- [Consigne donnée 1]: D'après l'article sur le sous-sol du Vieux-Montréal, qu'est-ce qui forme l'épine dorsale du réseau patrimonial ?
- [Consigne donnée 2]: Pourquoi l'article sur le sous-sol du Vieux-Montréal juge-t-il l'idée mentionnée dans sa première phrase « pas folle du tout » ? Répondez en une à trois phrases.
- [Consigne donnée 3]: Pourriez-vous reprendre l'article sur le sous-sol du Vieux-Montréal à la suite de sa dernière phrase ?

- [Article]:
□ □ □ □ □ □ □

Une idée pas folle du tout puisque les déchets pouvaient illico être évacués par les ouvertures conçues à cet effet.
Réseau patrimonial
Lorsqu’on se promène dans le Vieux-Montréal, on ne réalise pas toute l’ampleur de l’iceberg qui se trouve sous nos pieds. Le collecteur est l’épine dorsale de ce réseau patrimonial que le musée s’apprête à mettre au jour dans la phase II de la Cité d’archéologie et d’histoire de Montréal.
Bien que le territoire soit désormais une aire protégée, ces constructions historiques auraient facilement pu disparaître sous le poids des édifices modernes.

□ □ □ □ □ □ □

- [Données affichées]:

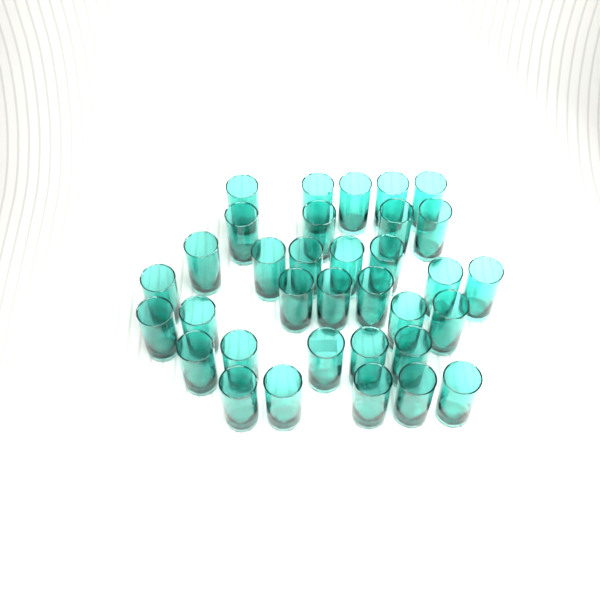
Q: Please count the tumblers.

□ □ □ □ □ □ □

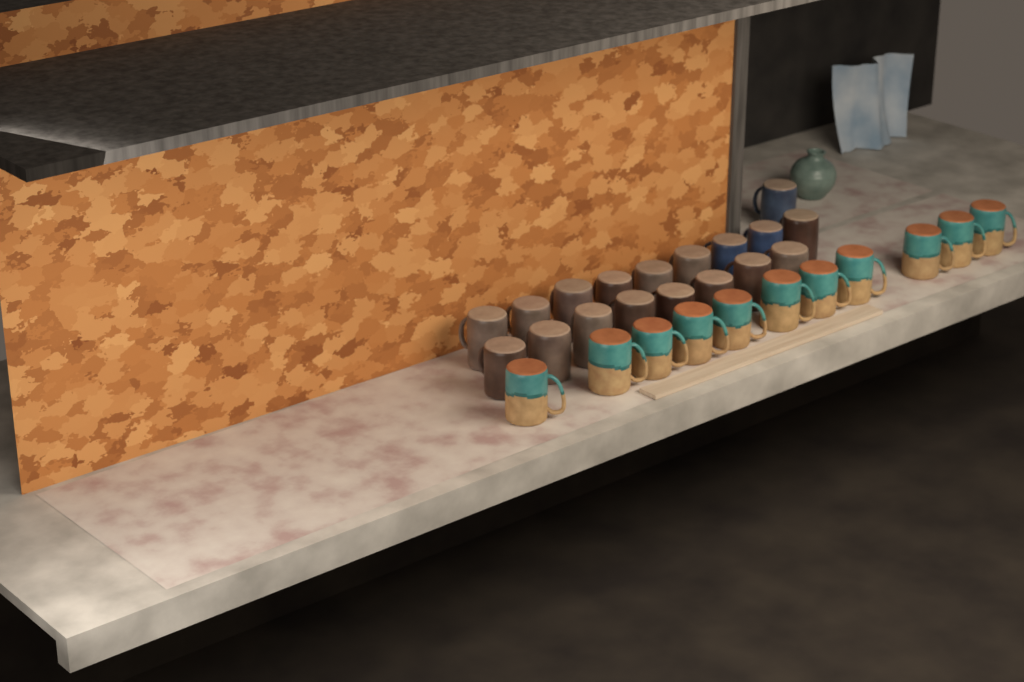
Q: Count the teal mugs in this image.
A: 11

□ □ □ □ □ □ □

- [Réponse rédigée 1]: Le collecteur.

- [Réponse rédigée 2]: L'article la juge sensée parce que les déchets pouvaient être évacués immédiatement par les ouvertures conçues à cet effet.

- [Réponse rédigée 3]:
«En 1992, il y avait des plans pour faire un stationnement souterrain, raconte Francine Lelièvre. Il a fallu que quelques personnes se lèvent et hurlent pour bloquer le projet, qui avait été approuvé. Regardons ce qui se passe aux États-Unis avec les parcs nationaux. Le président a jugé qu’ils n’étaient pas nécessaires, alors il a tout coupé. Notre patrimoine reste fragile, ce n’est jamais gagné. Les seuls protecteurs du patrimoine, ce sont les citoyens, alors il est important de les sensibiliser, de leur montrer que leur ville a toute une histoire, pour qu’ils en soient fiers. Ce sont eux, les porteurs de flambeau.»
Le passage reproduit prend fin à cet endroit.